This year in class I will sit next to students the University admitted, in part, because of what their dads did. Their last names were considered with academic achievement and intellectual capability. Their admission into this university -- the policy of legacy preference -- erodes the meritocracy society is supposed to be, decreases the quality of incoming classes and reeks of injustice.
The 2004 Application for Undergraduate Admission requests the colleges attended by every applicant's parents and siblings. Out-of-state applicants whose parents attended the University are considered as in-state students, and Virginian legacies receive an edge, more so if their parents are substantial donors.
Money is speaking here. True, the University adopts this policy to encourage alumni to donate more money in hopes their contributions will bolster their child's admittance chances. Alumni contributions are an important source of funding, though the University should stop stooping ethically to allow money to corrupt a merit-based system of admission. Donors should know that without money influencing admission decisions, their money goes to improving a university with an even brighter student body. The non-pecuniary principle of a true meritocracy should be valued more than the lust for cash.
Pedigree, crucial for the functioning of an antiquated and hierarchical society, is currently important whenever someone fills out an application. It resembles a society where only select families receive the privilege of a college education. Those without a certain birth are destined to the lot of their parents. Say that out of the 19,197 current students, 16,000 of them have two children. In thirty years, 32,000 children in this country can receive priority admission into the University. That is the mark of a closed society that has pulled up the ladder once known as the American Dream.
The ethos of social mobility faces an opponent in the legacy policy, where money sometimes edges out merit.
The United States declared independence because it wanted to break from European feudalism where the parents' status determined the fate of their children. Irrespective of who they were, the United States is supposed to be a place where sweaty ambition can triumph. The sweat of parents should not matter in this nation.
This policy has an inherent (albeit unintentional) bias to undeservedly assist the children of older, white males get into the University. The admissions office denied females and minorities admission until 1970. As a result, the children of single mothers, adopted children, those with unknown fathers, legal immigrants, those with non-Virginian parents, international students and historically undereducated groups find themselves at an immediate disadvantage. Their bloodlines are deficient.
If a company hired its new workers because their parents' or siblings once worked there, this company would not be hiring as talented of a work force than if it was done on pure merit. Inevitably, a competing company would surpass the former because of more qualified workers. Universities are no different. Cronyism breeds sickness.
While hurting socioeconomic diversity, this admissions policy does not put the best possible students in Cabell Hall.
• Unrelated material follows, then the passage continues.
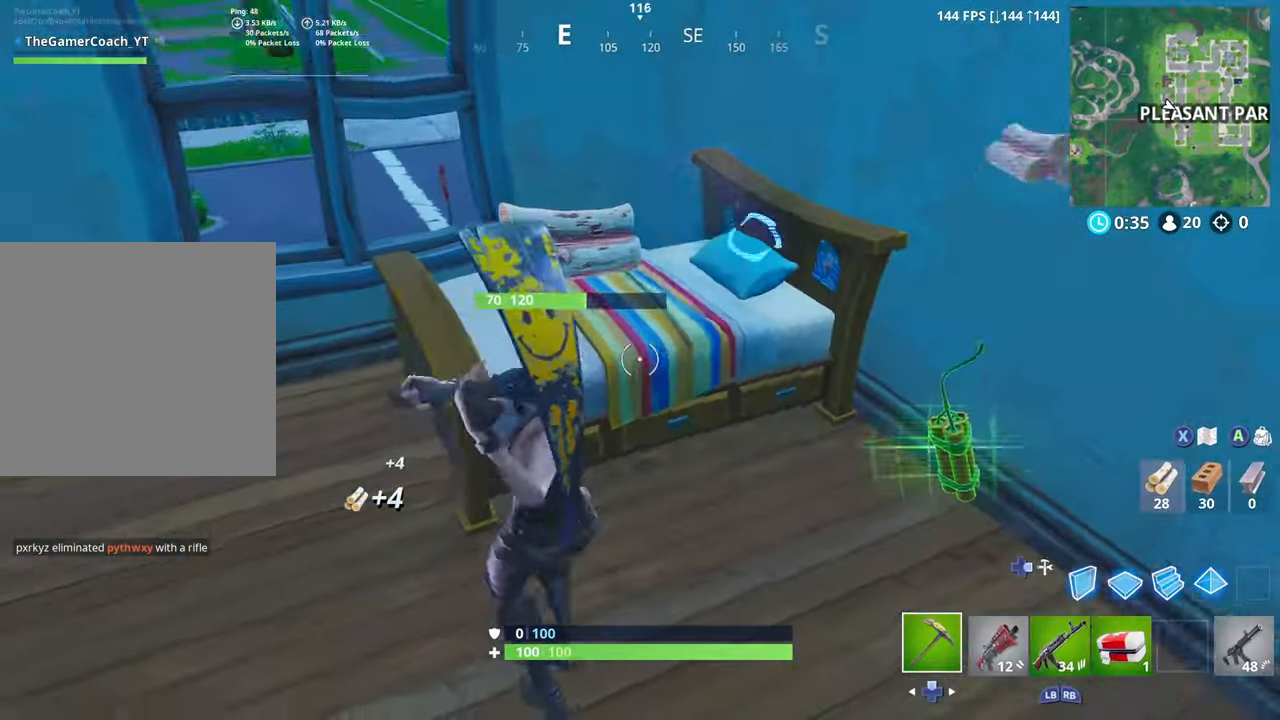
{"buttons": ["DPAD_LEFT"], "left_stick": "down-left", "right_stick": "center", "events": [[166, "R2", "up"], [166, "left_stick", "down-left"], [183, "right_stick", "down-right"], [416, "DPAD_LEFT", "down"], [416, "right_stick", "center"]]}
Thinking capacity is forever more important than ancestry. A political theory discussion would be much more engaging with students from diverse backgrounds -- not just students whose parents are college graduates.
Cornell University admitted my application, which noted that my grandpa was a Cornell alumnus. I came to regret denoting this. A university should admit me based purely on my own achievements, not those earned by someone else. I thought of another, anonymous applicant whose parents did not attend college but perhaps was more qualified than me. He sat at home sulking, beside his rejection letter. A rejection that Cornell's lust for money and my complicity gave him.
The Admissions Office here at the University needs to deafen the voice of money. Courage will be needed for Dean Blackburn and the University leadership to drop the legacy consideration. Their decision will be easier by knowing that they will take the moral high ground by doing so. In light of the budget crisis, this may seem untenable now, but one day it seemed equally unlikely that the University would ever admit female or minority students -- other exogenous factors. Here, and across this alleged land of opportunities, universities should seek other funding sources that do not rely on what amounts to legalized bribery.
Self-earned merits for admission must be the only merits that matter. As Joshua Chamberlain stated at Gettysburg as the reason to fight for the United States: "Here we judge you by what you do-- not what your father did." Those ideals are being betrayed today.